The data Start Marker

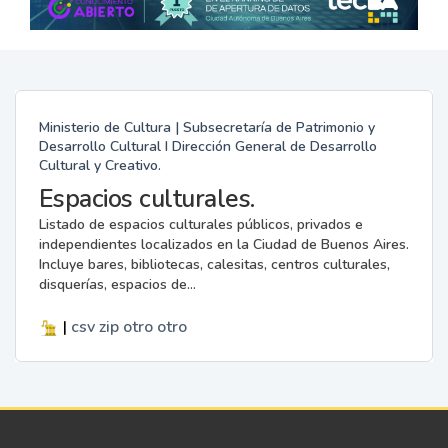
Ministerio de Cultura | Subsecretaría de Patrimonio y
Desarrollo Cultural I Dirección General de Desarrollo
Cultural y Creativo.
Espacios culturales.
Listado de espacios culturales públicos, privados e
independientes localizados en la Ciudad de Buenos Aires.
Incluye bares, bibliotecas, calesitas, centros culturales,
disquerías, espacios de...
|
csv
zip
otro
otro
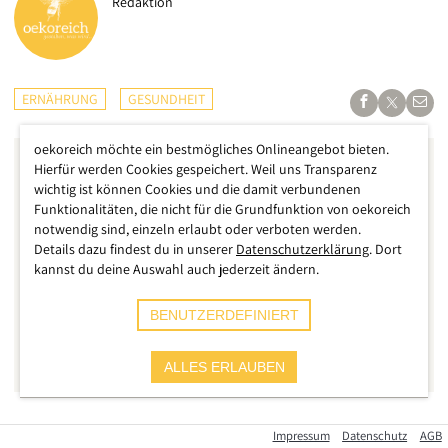
Redaktion
ERNÄHRUNG
GESUNDHEIT
oekoreich möchte ein bestmögliches Onlineangebot bieten.
Hierfür werden Cookies gespeichert. Weil uns Transparenz
wichtig ist können Cookies und die damit verbundenen
Funktionalitäten, die nicht für die Grundfunktion von oekoreich
notwendig sind, einzeln erlaubt oder verboten werden.
Details dazu findest du in unserer
Datenschutzerklärung
. Dort
kannst du deine Auswahl auch jederzeit ändern.
BENUTZERDEFINIERT
ALLES ERLAUBEN
Wie die Behörden
melden
, sind in Käse die gefährlichen
Impressum
Datenschutz
AGB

The data End Marker

**Directions for this task**
Write out only those lines that fall between the one containing "wichtig ist können" and the end of the entries, the first and last included, exactly as they read.

**Completed exercise**
wichtig ist können Cookies und die damit verbundenen
Funktionalitäten, die nicht für die Grundfunktion von oekoreich
notwendig sind, einzeln erlaubt oder verboten werden.
Details dazu findest du in unserer
Datenschutzerklärung
. Dort
kannst du deine Auswahl auch jederzeit ändern.
BENUTZERDEFINIERT
ALLES ERLAUBEN
Wie die Behörden
melden
, sind in Käse die gefährlichen
Impressum
Datenschutz
AGB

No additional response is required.